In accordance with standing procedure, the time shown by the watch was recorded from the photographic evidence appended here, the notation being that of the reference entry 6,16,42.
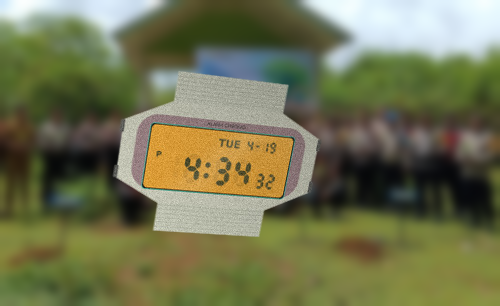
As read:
4,34,32
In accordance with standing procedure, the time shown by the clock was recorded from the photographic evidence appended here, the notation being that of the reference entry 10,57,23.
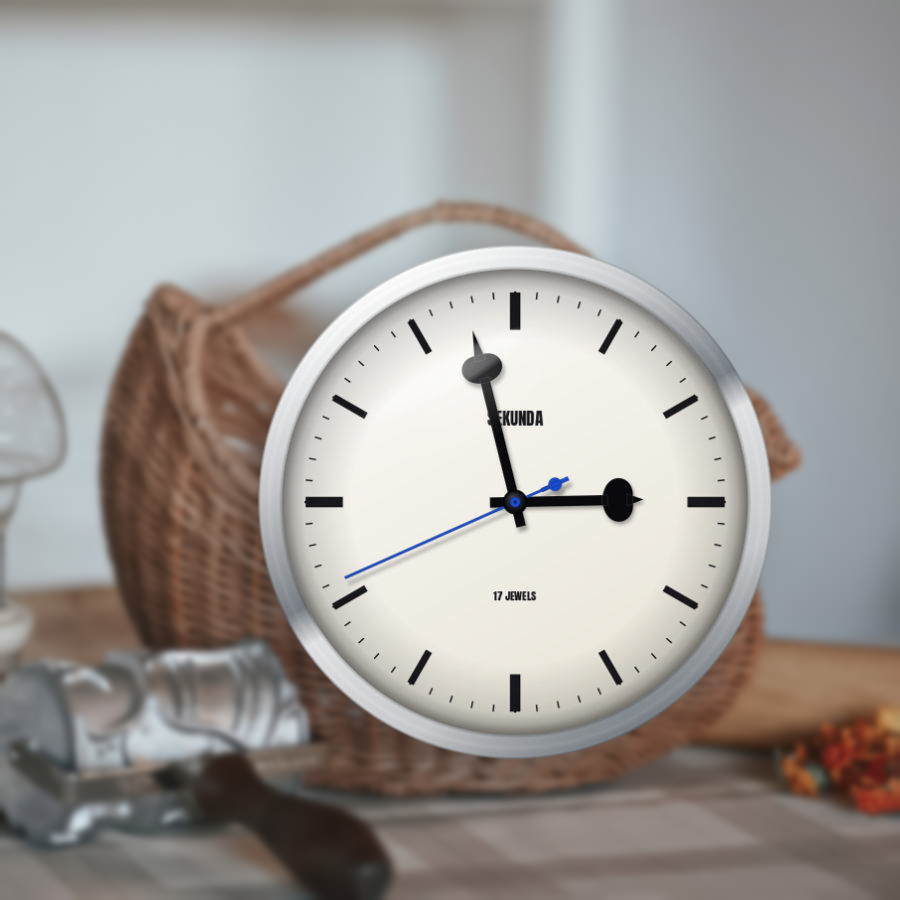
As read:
2,57,41
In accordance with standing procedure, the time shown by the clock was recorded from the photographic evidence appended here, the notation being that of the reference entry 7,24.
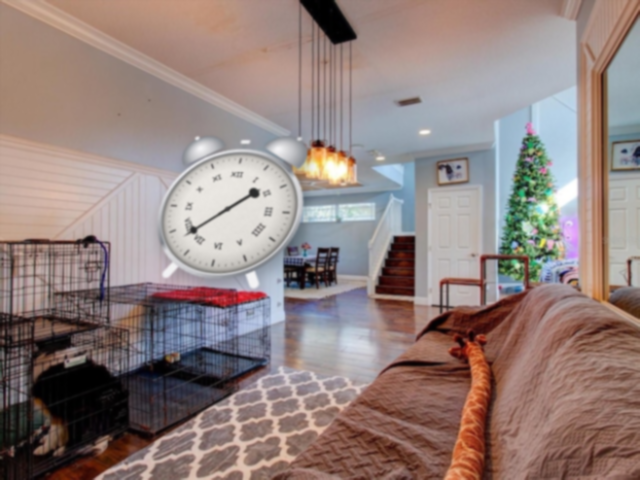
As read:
1,38
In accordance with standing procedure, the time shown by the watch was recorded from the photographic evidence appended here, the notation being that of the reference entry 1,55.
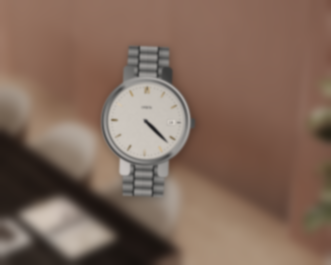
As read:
4,22
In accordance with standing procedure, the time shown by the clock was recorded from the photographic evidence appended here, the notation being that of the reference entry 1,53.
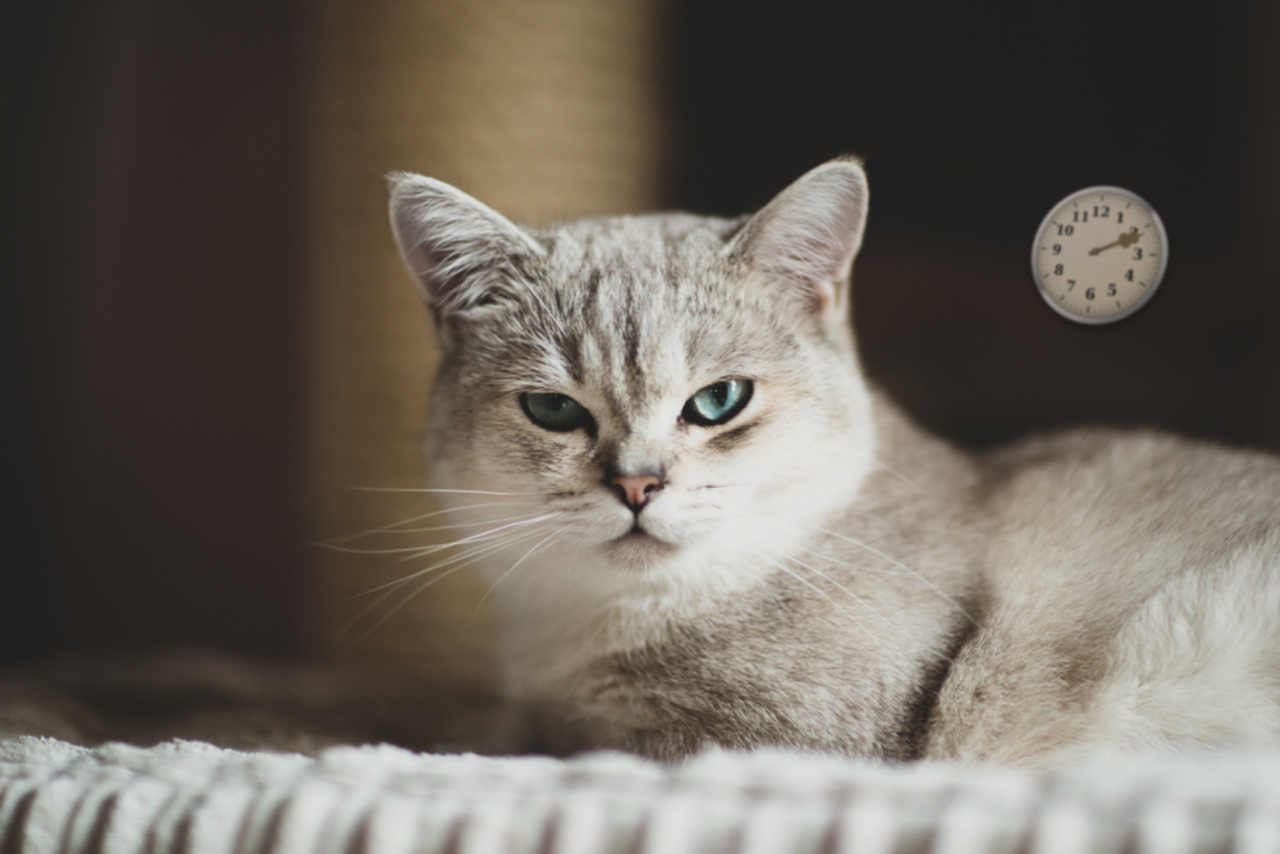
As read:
2,11
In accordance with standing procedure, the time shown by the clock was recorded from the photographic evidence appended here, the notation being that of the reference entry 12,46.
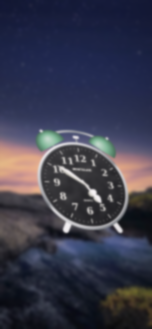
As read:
4,51
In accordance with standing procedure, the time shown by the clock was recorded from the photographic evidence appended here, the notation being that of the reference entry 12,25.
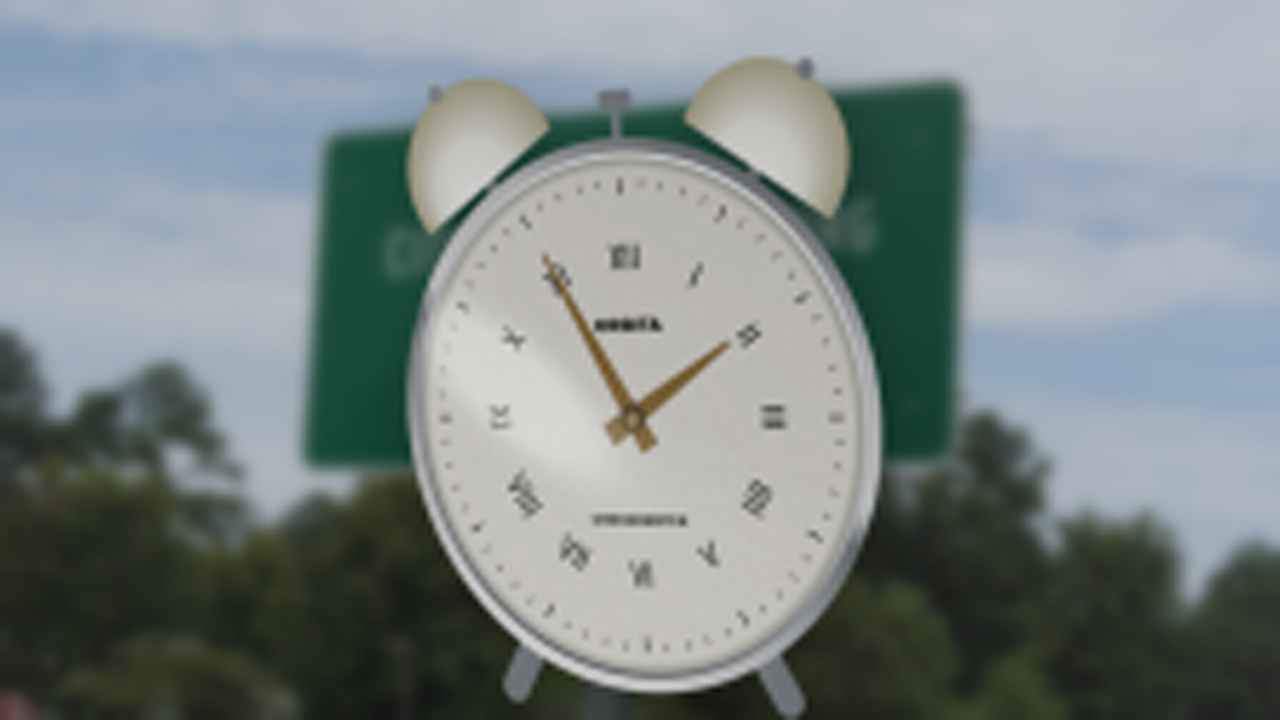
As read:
1,55
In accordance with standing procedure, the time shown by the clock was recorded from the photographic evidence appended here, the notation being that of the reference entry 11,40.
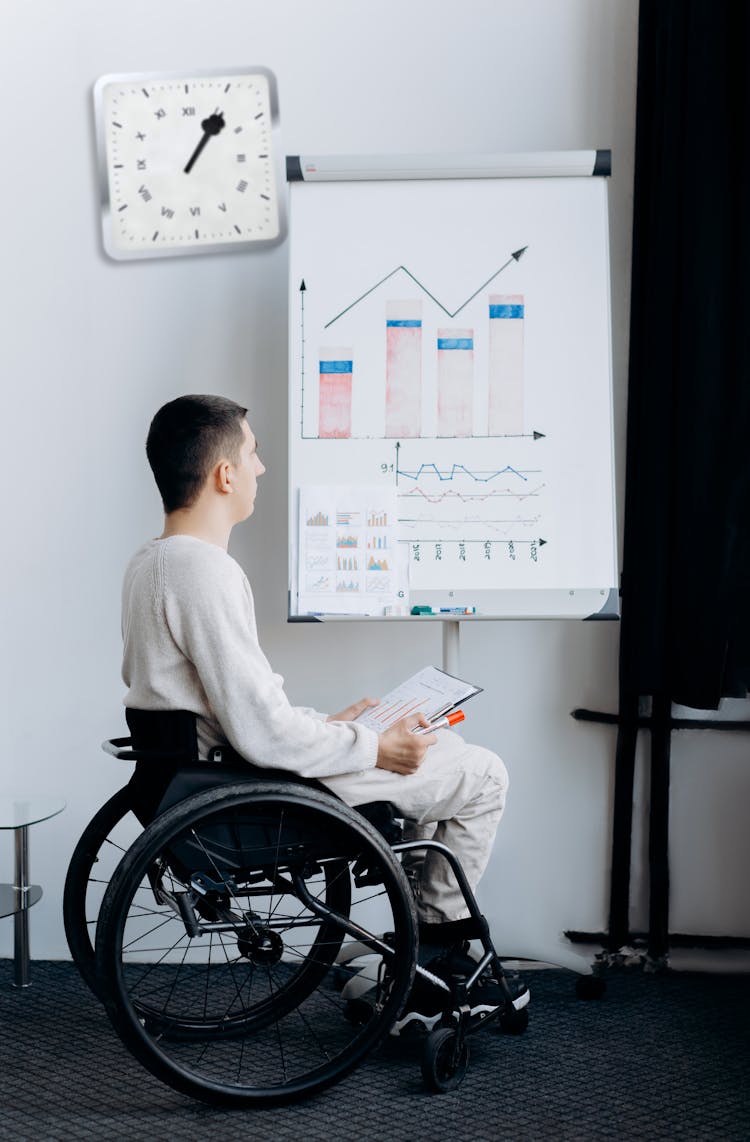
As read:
1,06
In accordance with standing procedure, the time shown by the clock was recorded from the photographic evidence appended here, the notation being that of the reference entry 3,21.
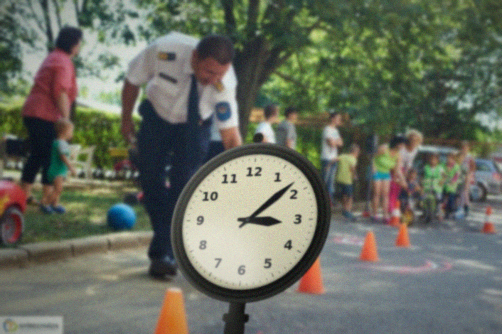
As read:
3,08
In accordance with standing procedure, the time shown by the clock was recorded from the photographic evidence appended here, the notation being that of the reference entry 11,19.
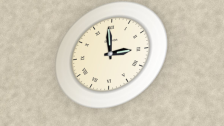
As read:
2,59
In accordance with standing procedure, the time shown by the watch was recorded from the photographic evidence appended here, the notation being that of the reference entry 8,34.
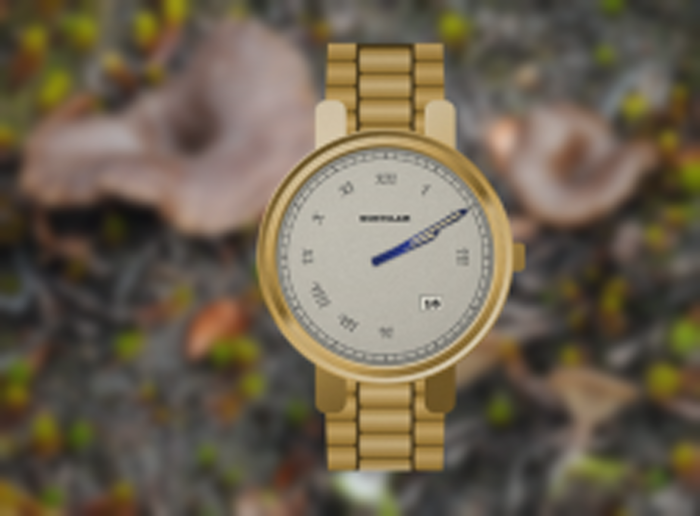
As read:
2,10
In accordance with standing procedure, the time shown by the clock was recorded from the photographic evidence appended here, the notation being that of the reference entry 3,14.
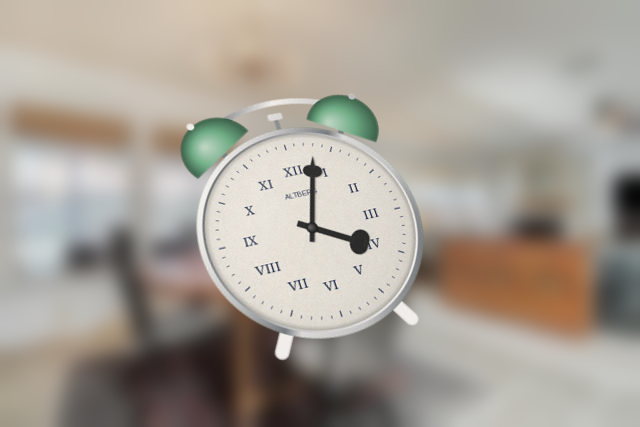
● ● ● ● ● ● ●
> _STATED PROBLEM_: Could you render every line of the records above as a numbered list, skipping any blank lines and leaving out the pictures?

> _RESULT OF THE EXERCISE_:
1. In accordance with standing procedure, the time shown by the watch was recorded from the photographic evidence appended here, the notation being that of the reference entry 6,16,42.
2. As read:
3. 4,34,32
4. In accordance with standing procedure, the time shown by the clock was recorded from the photographic evidence appended here, the notation being that of the reference entry 10,57,23.
5. As read:
6. 2,57,41
7. In accordance with standing procedure, the time shown by the clock was recorded from the photographic evidence appended here, the notation being that of the reference entry 7,24.
8. As read:
9. 1,38
10. In accordance with standing procedure, the time shown by the watch was recorded from the photographic evidence appended here, the notation being that of the reference entry 1,55.
11. As read:
12. 4,22
13. In accordance with standing procedure, the time shown by the clock was recorded from the photographic evidence appended here, the notation being that of the reference entry 1,53.
14. As read:
15. 2,11
16. In accordance with standing procedure, the time shown by the clock was recorded from the photographic evidence appended here, the notation being that of the reference entry 12,46.
17. As read:
18. 4,51
19. In accordance with standing procedure, the time shown by the clock was recorded from the photographic evidence appended here, the notation being that of the reference entry 12,25.
20. As read:
21. 1,55
22. In accordance with standing procedure, the time shown by the clock was recorded from the photographic evidence appended here, the notation being that of the reference entry 11,40.
23. As read:
24. 1,06
25. In accordance with standing procedure, the time shown by the clock was recorded from the photographic evidence appended here, the notation being that of the reference entry 3,21.
26. As read:
27. 3,08
28. In accordance with standing procedure, the time shown by the clock was recorded from the photographic evidence appended here, the notation being that of the reference entry 11,19.
29. As read:
30. 2,59
31. In accordance with standing procedure, the time shown by the watch was recorded from the photographic evidence appended here, the notation being that of the reference entry 8,34.
32. As read:
33. 2,10
34. In accordance with standing procedure, the time shown by the clock was recorded from the photographic evidence appended here, the notation being that of the reference entry 3,14.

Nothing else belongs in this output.